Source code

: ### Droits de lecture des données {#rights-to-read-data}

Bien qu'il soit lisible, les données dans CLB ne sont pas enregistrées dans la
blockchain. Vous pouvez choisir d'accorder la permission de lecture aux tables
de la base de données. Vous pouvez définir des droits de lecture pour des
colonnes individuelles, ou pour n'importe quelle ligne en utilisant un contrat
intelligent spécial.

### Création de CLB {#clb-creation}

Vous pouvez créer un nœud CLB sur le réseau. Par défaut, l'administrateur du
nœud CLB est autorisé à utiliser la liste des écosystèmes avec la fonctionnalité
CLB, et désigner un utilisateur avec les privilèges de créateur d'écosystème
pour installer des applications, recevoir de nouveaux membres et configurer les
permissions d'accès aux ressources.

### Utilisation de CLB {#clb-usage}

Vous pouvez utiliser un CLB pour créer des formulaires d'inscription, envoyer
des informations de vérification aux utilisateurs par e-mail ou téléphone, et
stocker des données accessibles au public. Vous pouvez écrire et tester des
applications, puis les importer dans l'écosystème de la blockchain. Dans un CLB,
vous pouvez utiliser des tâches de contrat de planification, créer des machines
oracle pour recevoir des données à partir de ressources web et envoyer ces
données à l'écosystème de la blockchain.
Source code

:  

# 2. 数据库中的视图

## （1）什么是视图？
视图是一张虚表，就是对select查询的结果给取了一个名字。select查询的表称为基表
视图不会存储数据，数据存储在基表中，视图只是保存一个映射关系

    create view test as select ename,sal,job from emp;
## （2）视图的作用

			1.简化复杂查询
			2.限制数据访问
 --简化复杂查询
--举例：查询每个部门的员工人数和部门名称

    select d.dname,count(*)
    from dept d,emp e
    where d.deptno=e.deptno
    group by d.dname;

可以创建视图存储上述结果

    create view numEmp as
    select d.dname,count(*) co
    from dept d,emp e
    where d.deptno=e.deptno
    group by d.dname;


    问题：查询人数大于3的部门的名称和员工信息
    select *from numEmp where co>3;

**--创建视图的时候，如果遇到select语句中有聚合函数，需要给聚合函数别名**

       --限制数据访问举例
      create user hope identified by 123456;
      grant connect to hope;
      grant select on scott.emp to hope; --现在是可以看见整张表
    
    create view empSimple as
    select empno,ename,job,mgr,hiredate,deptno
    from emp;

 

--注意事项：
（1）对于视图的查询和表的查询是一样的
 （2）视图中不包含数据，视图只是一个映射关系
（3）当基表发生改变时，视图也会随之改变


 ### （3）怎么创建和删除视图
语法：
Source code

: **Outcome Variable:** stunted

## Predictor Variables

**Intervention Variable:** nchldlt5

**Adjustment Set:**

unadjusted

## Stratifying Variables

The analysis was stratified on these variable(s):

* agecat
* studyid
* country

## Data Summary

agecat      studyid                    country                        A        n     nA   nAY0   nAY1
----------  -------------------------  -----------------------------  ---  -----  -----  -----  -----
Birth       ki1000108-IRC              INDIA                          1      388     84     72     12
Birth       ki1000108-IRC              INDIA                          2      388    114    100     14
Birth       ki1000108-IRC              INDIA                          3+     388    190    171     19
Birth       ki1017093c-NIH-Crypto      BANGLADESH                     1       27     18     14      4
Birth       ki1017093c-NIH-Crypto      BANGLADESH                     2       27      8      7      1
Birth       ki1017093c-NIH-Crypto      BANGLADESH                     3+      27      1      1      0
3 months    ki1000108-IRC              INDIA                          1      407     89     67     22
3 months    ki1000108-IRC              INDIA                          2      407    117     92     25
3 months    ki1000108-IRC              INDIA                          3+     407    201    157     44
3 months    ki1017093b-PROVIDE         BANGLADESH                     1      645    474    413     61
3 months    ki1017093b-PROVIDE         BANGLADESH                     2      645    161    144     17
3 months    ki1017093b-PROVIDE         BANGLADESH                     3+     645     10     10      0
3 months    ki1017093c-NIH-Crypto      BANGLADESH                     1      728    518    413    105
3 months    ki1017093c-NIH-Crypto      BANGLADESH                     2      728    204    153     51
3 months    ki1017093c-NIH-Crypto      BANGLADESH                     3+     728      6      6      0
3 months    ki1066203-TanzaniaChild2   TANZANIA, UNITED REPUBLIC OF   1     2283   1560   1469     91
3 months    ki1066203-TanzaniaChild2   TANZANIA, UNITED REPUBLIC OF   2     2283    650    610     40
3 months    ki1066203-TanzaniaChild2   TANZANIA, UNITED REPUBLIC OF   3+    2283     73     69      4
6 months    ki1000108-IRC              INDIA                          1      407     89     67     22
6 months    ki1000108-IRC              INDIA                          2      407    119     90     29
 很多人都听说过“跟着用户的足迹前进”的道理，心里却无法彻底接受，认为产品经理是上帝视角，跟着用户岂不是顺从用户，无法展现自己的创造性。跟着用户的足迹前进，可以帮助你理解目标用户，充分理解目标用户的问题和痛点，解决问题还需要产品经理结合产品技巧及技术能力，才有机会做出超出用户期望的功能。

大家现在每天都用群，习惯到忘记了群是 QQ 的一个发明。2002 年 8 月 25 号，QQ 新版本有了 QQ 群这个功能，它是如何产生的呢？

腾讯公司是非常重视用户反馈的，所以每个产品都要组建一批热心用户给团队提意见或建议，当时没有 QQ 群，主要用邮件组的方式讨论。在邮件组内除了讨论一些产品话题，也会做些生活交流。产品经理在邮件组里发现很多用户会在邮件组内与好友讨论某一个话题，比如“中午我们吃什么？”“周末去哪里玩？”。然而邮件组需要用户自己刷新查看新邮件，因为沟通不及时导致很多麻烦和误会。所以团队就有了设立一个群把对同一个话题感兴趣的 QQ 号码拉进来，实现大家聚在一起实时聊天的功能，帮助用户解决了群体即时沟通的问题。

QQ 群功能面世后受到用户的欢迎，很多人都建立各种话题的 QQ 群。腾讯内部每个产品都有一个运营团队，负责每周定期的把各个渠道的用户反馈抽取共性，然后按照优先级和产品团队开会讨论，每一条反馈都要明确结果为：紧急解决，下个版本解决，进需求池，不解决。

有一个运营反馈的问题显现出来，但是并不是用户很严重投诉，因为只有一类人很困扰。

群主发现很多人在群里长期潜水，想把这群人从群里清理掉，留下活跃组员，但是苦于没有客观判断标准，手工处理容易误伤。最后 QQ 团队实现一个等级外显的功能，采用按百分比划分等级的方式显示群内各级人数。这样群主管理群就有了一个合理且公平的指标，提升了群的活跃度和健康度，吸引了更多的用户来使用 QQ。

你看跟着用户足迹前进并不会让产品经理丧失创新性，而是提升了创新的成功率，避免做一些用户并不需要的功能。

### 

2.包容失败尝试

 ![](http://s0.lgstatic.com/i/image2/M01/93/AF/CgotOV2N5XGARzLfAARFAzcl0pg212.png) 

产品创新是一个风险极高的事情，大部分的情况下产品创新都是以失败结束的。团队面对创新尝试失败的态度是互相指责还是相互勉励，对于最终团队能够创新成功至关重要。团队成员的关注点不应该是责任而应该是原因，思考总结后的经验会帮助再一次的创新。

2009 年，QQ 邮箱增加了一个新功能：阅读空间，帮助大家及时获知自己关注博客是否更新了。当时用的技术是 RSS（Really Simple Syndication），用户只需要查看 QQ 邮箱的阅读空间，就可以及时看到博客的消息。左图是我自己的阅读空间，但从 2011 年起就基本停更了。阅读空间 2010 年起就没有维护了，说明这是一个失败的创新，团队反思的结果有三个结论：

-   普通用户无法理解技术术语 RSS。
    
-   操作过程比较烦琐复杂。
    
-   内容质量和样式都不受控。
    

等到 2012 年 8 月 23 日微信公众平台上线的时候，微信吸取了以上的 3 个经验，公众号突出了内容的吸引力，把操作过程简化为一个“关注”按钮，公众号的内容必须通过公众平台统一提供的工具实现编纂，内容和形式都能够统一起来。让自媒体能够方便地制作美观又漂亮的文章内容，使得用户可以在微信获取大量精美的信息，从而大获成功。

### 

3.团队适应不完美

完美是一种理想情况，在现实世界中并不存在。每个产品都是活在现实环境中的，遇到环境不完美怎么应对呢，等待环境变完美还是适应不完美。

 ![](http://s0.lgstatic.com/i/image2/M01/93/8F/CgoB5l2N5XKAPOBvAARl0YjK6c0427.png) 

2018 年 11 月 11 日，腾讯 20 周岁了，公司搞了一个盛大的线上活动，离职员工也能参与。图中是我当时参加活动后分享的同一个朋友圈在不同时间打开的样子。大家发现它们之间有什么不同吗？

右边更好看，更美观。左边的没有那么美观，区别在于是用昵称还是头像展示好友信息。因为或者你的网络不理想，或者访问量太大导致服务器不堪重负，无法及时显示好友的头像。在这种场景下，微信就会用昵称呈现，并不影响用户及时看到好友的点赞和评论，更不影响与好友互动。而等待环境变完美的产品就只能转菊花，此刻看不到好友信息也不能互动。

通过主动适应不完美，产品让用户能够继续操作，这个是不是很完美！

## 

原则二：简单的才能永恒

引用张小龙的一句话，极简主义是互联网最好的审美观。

● **TO-DO ITEM**
Render every line from the start of the data down to and including the line containing "### Droits de" as a JSON list of strings, one string per line, omitting blank lines.

● **TASK OUTPUT**
[
  "Source code",
  ": ### Droits de lecture des données {#rights-to-read-data}"
]